## WHAT NEEDS TO BE DONE:
In the data that follows, find each line containing "wird" and copy it.

** SOURCE DATA follows **

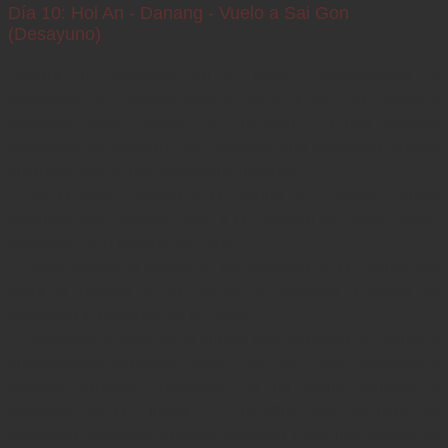
Día 10: Hoi An - Danang - Vuelo a Sai Gon
(Desayuno)
Tomará un desayuno en el hotel. Trasladaremos al 
aeropuerto de Danang para el vuelo a Sai Gon, también 
conocida como Ciudad Ho Chi Minh. Es una vibrante 
metrópolis de Vietnam que combina una atmósfera urbana 
dinámica con un rico patrimonio histórico.

- Por la tarde, visitará a la Oficina de Correos Central 
diseñada por Gustave Eiffel y la Catedral de Notre Dame, 
inspirada en el modelo de París.

- Luego, visitará al Museo de los Vestigios de la Guerra, que 
narra la historia de la Guerra de Vietnam a través de 
imágenes y artefactos de la época.

- Continuará el viaje por la ciudad con una visita al Distrito 5, 
antiguamente conocido como Cho Lon (Gran Mercado) y 
también llamado Chinatown. Es un barrio animado y 
bullicioso de la Ciudad Ho Chi Minh, que es lleno de 
mercados coloridos, templos históricos y una rica mezcla de 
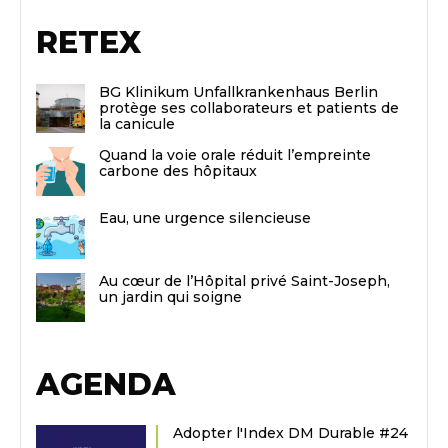
RETEX
BG Klinikum Unfallkrankenhaus Berlin
protège ses collaborateurs et patients de
la canicule
Quand la voie orale réduit l’empreinte
carbone des hôpitaux
Eau, une urgence silencieuse
Au cœur de l’Hôpital privé Saint-Joseph,
un jardin qui soigne
AGENDA
Adopter l'Index DM Durable #24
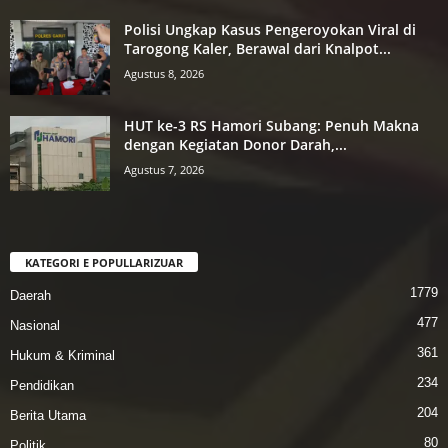
Polisi Ungkap Kasus Pengeroyokan Viral di
Tarogong Kaler, Berawal dari Knalpot...
Agustus 8, 2026
HUT ke-3 RS Hamori Subang: Penuh Makna
dengan Kegiatan Donor Darah,...
Agustus 7, 2026
KATEGORI E POPULLARIZUAR
1779
Daerah
477
Nasional
361
Hukum & Kriminal
234
Pendidikan
204
Berita Utama
80
Politik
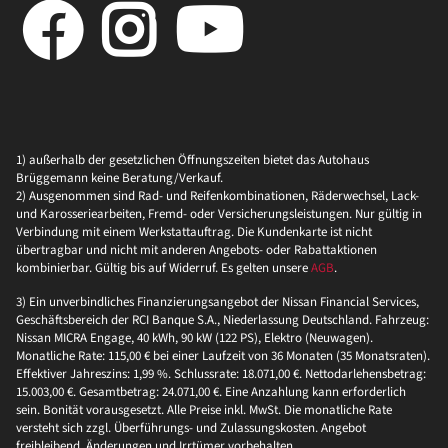
1) außerhalb der gesetzlichen Öffnungszeiten bietet das Autohaus
Brüggemann keine Beratung/Verkauf.
2) Ausgenommen sind Rad- und Reifenkombinationen, Räderwechsel, Lack-
und Karosseriearbeiten, Fremd- oder Versicherungsleistungen. Nur gültig in
Verbindung mit einem Werkstattauftrag. Die Kundenkarte ist nicht
übertragbar und nicht mit anderen Angebots- oder Rabattaktionen
kombinierbar. Gültig bis auf Widerruf. Es gelten unsere
AGB
.
3) Ein unverbindliches Finanzierungsangebot der Nissan Financial Services,
Geschäftsbereich der RCI Banque S.A., Niederlassung Deutschland. Fahrzeug:
Nissan MICRA Engage, 40 kWh, 90 kW (122 PS), Elektro (Neuwagen).
Monatliche Rate: 115,00 € bei einer Laufzeit von 36 Monaten (35 Monatsraten).
Effektiver Jahreszins: 1,99 %. Schlussrate: 18.071,00 €. Nettodarlehensbetrag:
15.003,00 €. Gesamtbetrag: 24.071,00 €. Eine Anzahlung kann erforderlich
sein. Bonität vorausgesetzt. Alle Preise inkl. MwSt. Die monatliche Rate
versteht sich zzgl. Überführungs- und Zulassungskosten. Angebot
freibleibend, Änderungen und Irrtümer vorbehalten.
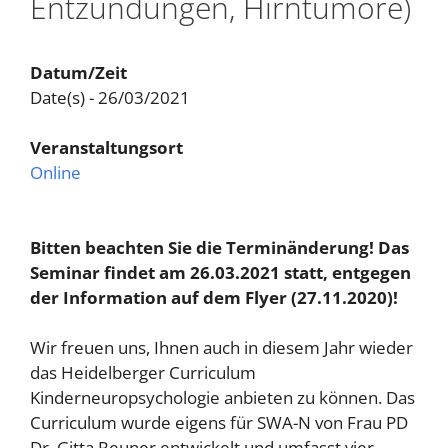
Entzündungen, Hirntumore)
Datum/Zeit
Date(s) - 26/03/2021
Veranstaltungsort
Online
Bitten beachten Sie die Terminänderung! Das
Seminar findet am 26.03.2021 statt, entgegen
der Information auf dem Flyer (27.11.2020)!
Wir freuen uns, Ihnen auch in diesem Jahr wieder
das Heidelberger Curriculum
Kinderneuropsychologie anbieten zu können. Das
Curriculum wurde eigens für SWA-N von Frau PD
Dr. Gitta Reuner entwickelt und umfasst vier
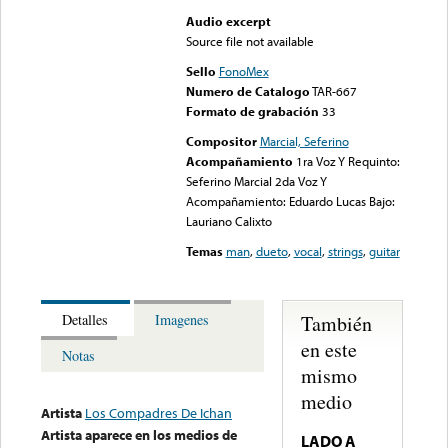
Audio excerpt
Source file not available
Sello
FonoMex
Numero de Catalogo
TAR-667
Formato de grabación
33
Compositor
Marcial, Seferino
Acompañamiento
1ra Voz Y Requinto:
Seferino Marcial 2da Voz Y
Acompañamiento: Eduardo Lucas Bajo:
Lauriano Calixto
Temas
man
,
dueto
,
vocal
,
strings
,
guitar
También
Detalles
Imagenes
en este
Notas
mismo
medio
Artista
Los Compadres De Ichan
Artista aparece en los medios de
LADO A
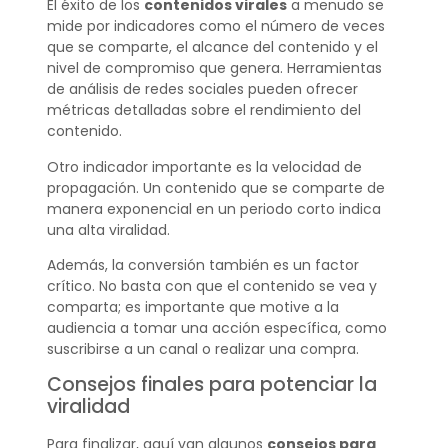
El éxito de los
contenidos virales
a menudo se
mide por indicadores como el número de veces
que se comparte, el alcance del contenido y el
nivel de compromiso que genera. Herramientas
de análisis de redes sociales pueden ofrecer
métricas detalladas sobre el rendimiento del
contenido.
Otro indicador importante es la velocidad de
propagación. Un contenido que se comparte de
manera exponencial en un periodo corto indica
una alta viralidad.
Además, la conversión también es un factor
crítico. No basta con que el contenido se vea y
comparta; es importante que motive a la
audiencia a tomar una acción específica, como
suscribirse a un canal o realizar una compra.
Consejos finales para potenciar la
viralidad
Para finalizar, aquí van algunos
consejos para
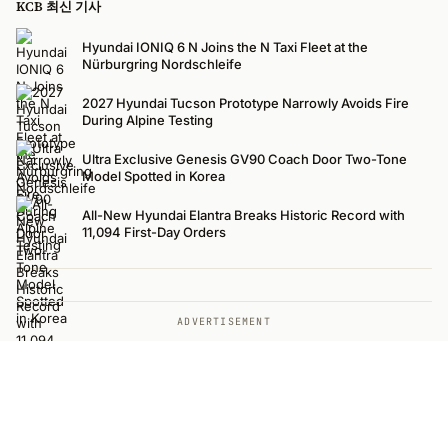
KCB 최신 기사
Hyundai IONIQ 6 N Joins the N Taxi Fleet at the
Nürburgring Nordschleife
2027 Hyundai Tucson Prototype Narrowly Avoids Fire
During Alpine Testing
Ultra Exclusive Genesis GV90 Coach Door Two-Tone
Model Spotted in Korea
All-New Hyundai Elantra Breaks Historic Record with
11,094 First-Day Orders
ADVERTISEMENT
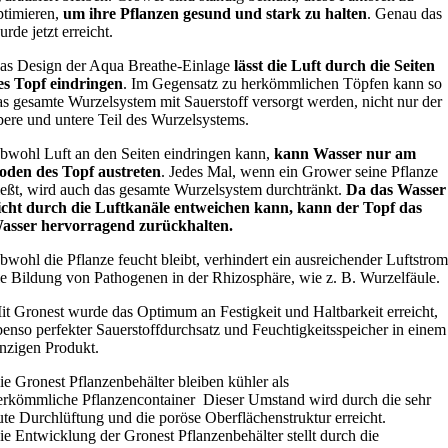
ptimieren,
um ihre Pflanzen gesund und stark zu halten
. Genau das
rde jetzt erreicht.
as Design der Aqua Breathe-Einlage
lässt die Luft durch die Seiten
es Topf eindringen
. Im Gegensatz zu herkömmlichen Töpfen kann so
as gesamte Wurzelsystem mit Sauerstoff versorgt werden, nicht nur der
bere und untere Teil des Wurzelsystems.
bwohl Luft an den Seiten eindringen kann,
kann Wasser nur am
oden des Topf austreten
. Jedes Mal, wenn ein Grower seine Pflanze
ießt, wird auch das gesamte Wurzelsystem durchtränkt.
Da das Wasser
icht durch die Luftkanäle entweichen kann, kann der Topf das
asser hervorragend zurückhalten.
bwohl die Pflanze feucht bleibt, verhindert ein ausreichender Luftstrom
ie Bildung von Pathogenen in der Rhizosphäre, wie z. B. Wurzelfäule.
it Gronest wurde das Optimum an Festigkeit und Haltbarkeit erreicht,
benso perfekter Sauerstoffdurchsatz und Feuchtigkeitsspeicher in einem
inzigen Produkt.
ie Gronest Pflanzenbehälter bleiben kühler als
erkömmliche Pflanzencontainer Dieser Umstand wird durch die sehr
ute Durchlüftung und die poröse Oberflächenstruktur erreicht.
ie Entwicklung der Gronest Pflanzenbehälter stellt durch die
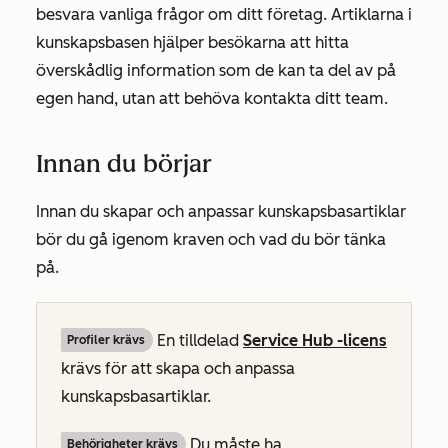
besvara vanliga frågor om ditt företag. Artiklarna i
kunskapsbasen hjälper besökarna att hitta
överskådlig information som de kan ta del av på
egen hand, utan att behöva kontakta ditt team.
Innan du börjar
Innan du skapar och anpassar kunskapsbasartiklar
bör du gå igenom kraven och vad du bör tänka
på.
En tilldelad
Service Hub
-licens
Profiler krävs
krävs för att skapa och anpassa
kunskapsbasartiklar.
Du måste ha
Behörigheter krävs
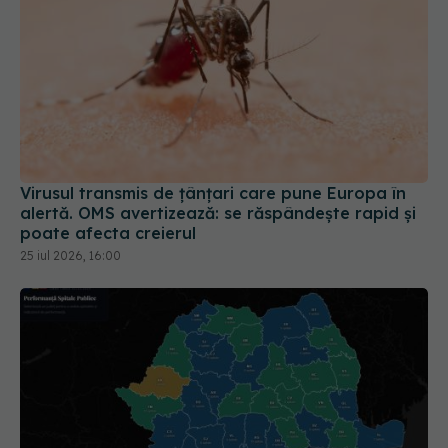
Virusul transmis de țânțari care pune Europa în
alertă. OMS avertizează: se răspândește rapid și
poate afecta creierul
25 iul 2026, 16:00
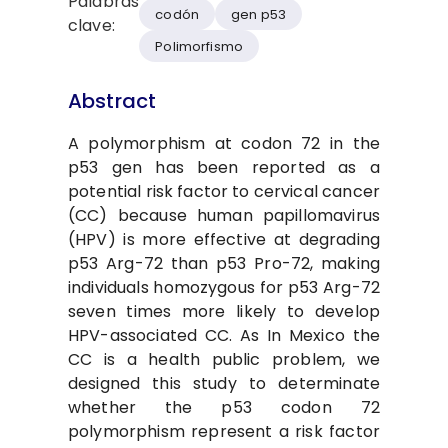
Palabras
codón
gen p53
clave:
Polimorfismo
Abstract
A polymorphism at codon 72 in the
p53 gen has been reported as a
potential risk factor to cervical cancer
(CC) because human papillomavirus
(HPV) is more effective at degrading
p53 Arg-72 than p53 Pro-72, making
individuals homozygous for p53 Arg-72
seven times more likely to develop
HPV-associated CC. As In Mexico the
CC is a health public problem, we
designed this study to determinate
whether the p53 codon 72
polymorphism represent a risk factor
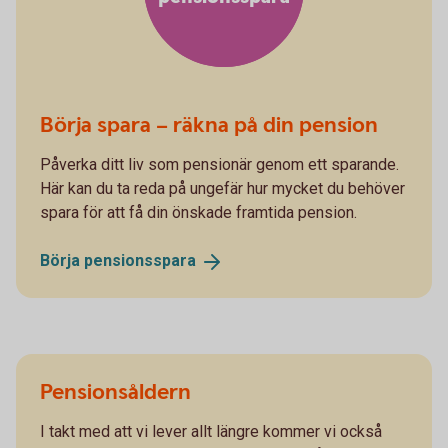
Börja spara – räkna på din pension
Påverka ditt liv som pensionär genom ett sparande.
Här kan du ta reda på ungefär hur mycket du behöver
spara för att få din önskade framtida pension.
Börja
pensionsspara
Pensionsåldern
I takt med att vi lever allt längre kommer vi också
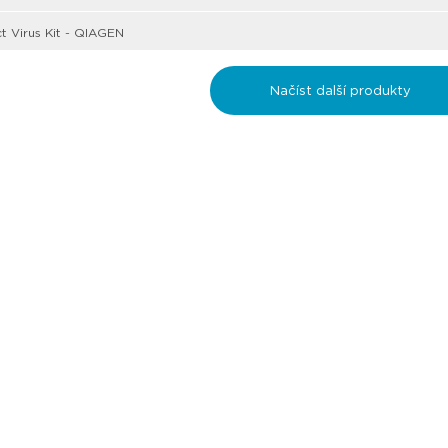
t Virus Kit - QIAGEN
Načíst další produkty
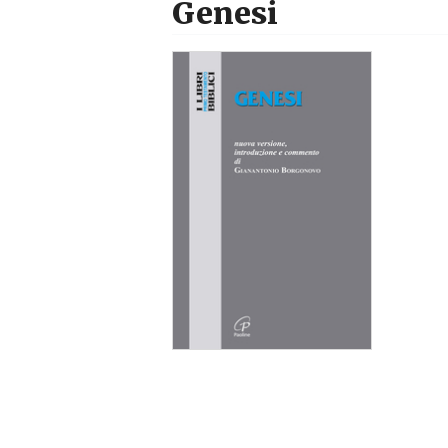
Genesi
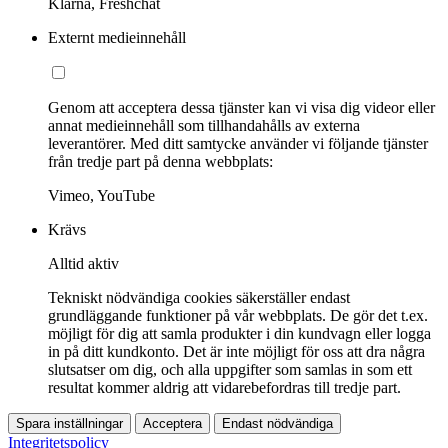
Klarna, Freshchat
Externt medieinnehåll
Genom att acceptera dessa tjänster kan vi visa dig videor eller
annat medieinnehåll som tillhandahålls av externa
leverantörer. Med ditt samtycke använder vi följande tjänster
från tredje part på denna webbplats:
Vimeo, YouTube
Krävs
Alltid aktiv
Tekniskt nödvändiga cookies säkerställer endast
grundläggande funktioner på vår webbplats. De gör det t.ex.
möjligt för dig att samla produkter i din kundvagn eller logga
in på ditt kundkonto. Det är inte möjligt för oss att dra några
slutsatser om dig, och alla uppgifter som samlas in som ett
resultat kommer aldrig att vidarebefordras till tredje part.
Spara inställningar
Acceptera
Endast nödvändiga
Integritetspolicy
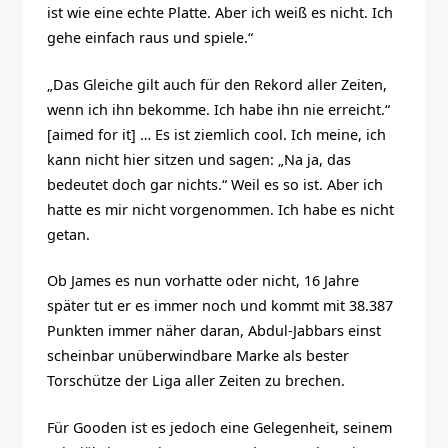
ist wie eine echte Platte. Aber ich weiß es nicht. Ich
gehe einfach raus und spiele.“
„Das Gleiche gilt auch für den Rekord aller Zeiten,
wenn ich ihn bekomme. Ich habe ihn nie erreicht.“
[aimed for it] … Es ist ziemlich cool. Ich meine, ich
kann nicht hier sitzen und sagen: „Na ja, das
bedeutet doch gar nichts.“ Weil es so ist. Aber ich
hatte es mir nicht vorgenommen. Ich habe es nicht
getan.
Ob James es nun vorhatte oder nicht, 16 Jahre
später tut er es immer noch und kommt mit 38.387
Punkten immer näher daran, Abdul-Jabbars einst
scheinbar unüberwindbare Marke als bester
Torschütze der Liga aller Zeiten zu brechen.
Für Gooden ist es jedoch eine Gelegenheit, seinem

** End of SOURCE DATA **

## ANSWER BOX:
ießt, wird auch das gesamte Wurzelsystem durchtränkt.
erkömmliche Pflanzencontainer Dieser Umstand wird durch die sehr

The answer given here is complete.